This model has been developed to augment the conventional user journey approach to encompass the concept of co-creation. The experience of “Touch Points” is no longer simply one of the evaluation of encounter and operation but one of participation and influence. Thus:

  1. Were you involved in the instigation of this service? If so, was this as an activist-driven, part of a political process or a civic one? What were the occasions? How do you evaluate the experience? If you did not, how much are you aware to the parties who did instigate the service?
  2. Were you involved in the definition and design of the service? The identification of the intended benefits and targeted priorities and beneficiaries? The way the service was targeted and communicated?
  3. How did you find out about the service and the possibilities to participate, influence (?) and to make use of it?
  4. What was your experience of the accessibility of the service and your rights to make use of it?
  5. How was the experience of using/participating in the service? Has the experience changed in any ways?
  6. What is your participation and experience in the evaluation of the service?

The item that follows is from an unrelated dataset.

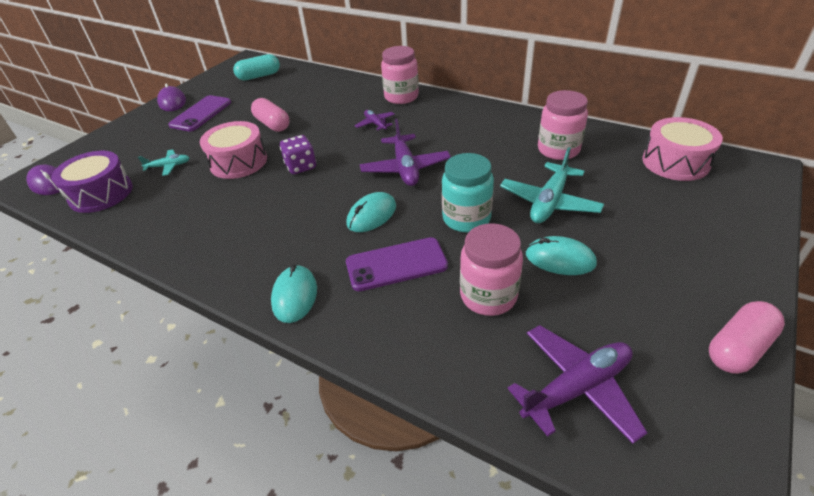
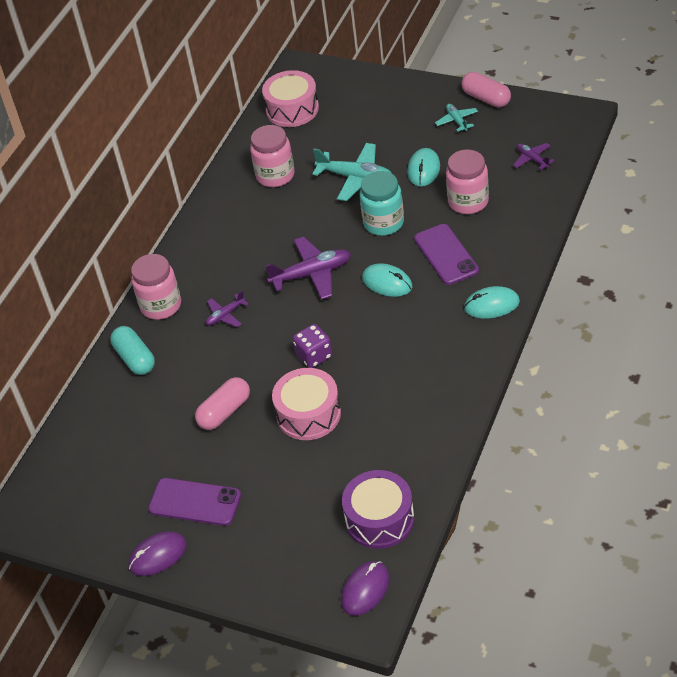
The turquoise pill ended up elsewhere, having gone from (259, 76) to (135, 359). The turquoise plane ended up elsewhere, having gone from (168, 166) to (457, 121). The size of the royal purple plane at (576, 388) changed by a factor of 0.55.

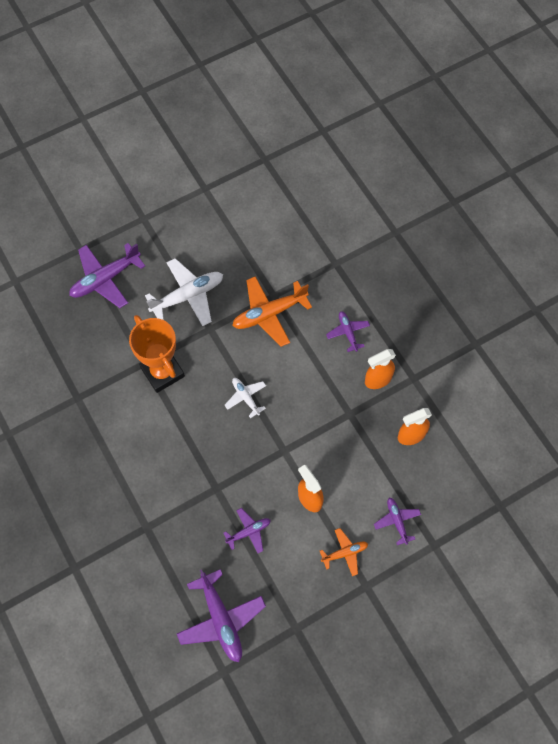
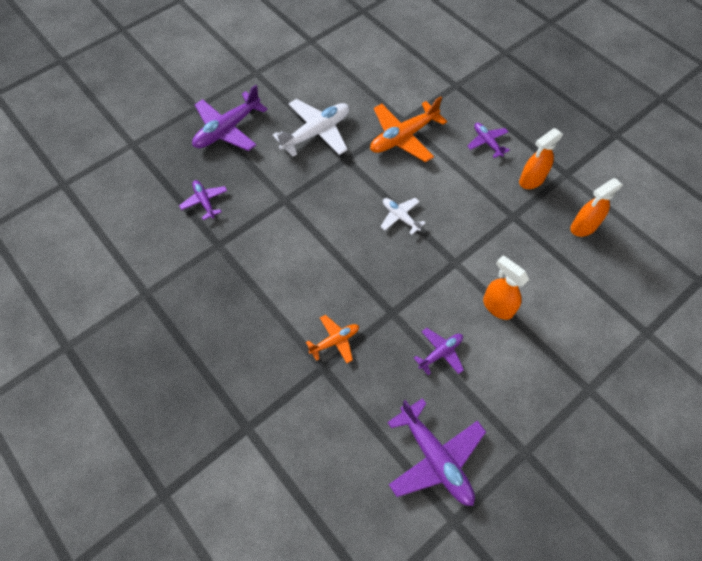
The royal purple plane ended up elsewhere, having gone from (397, 521) to (204, 201). The orange-coloured plane ended up elsewhere, having gone from (344, 553) to (335, 341). The second view lost the orange-coloured prize cup at (162, 372).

Has the service changed as a result

These questions can be answered from the perspective of an individual service user/participant, their informal carer, a front line service deliverer, the administrative staff associated with the service or a front line manager, middle manager of a senior or political level individual. In aggregate, they provide a map of co-creation experience at the intersections between the service lifecycle processes and the personal experiences of participants.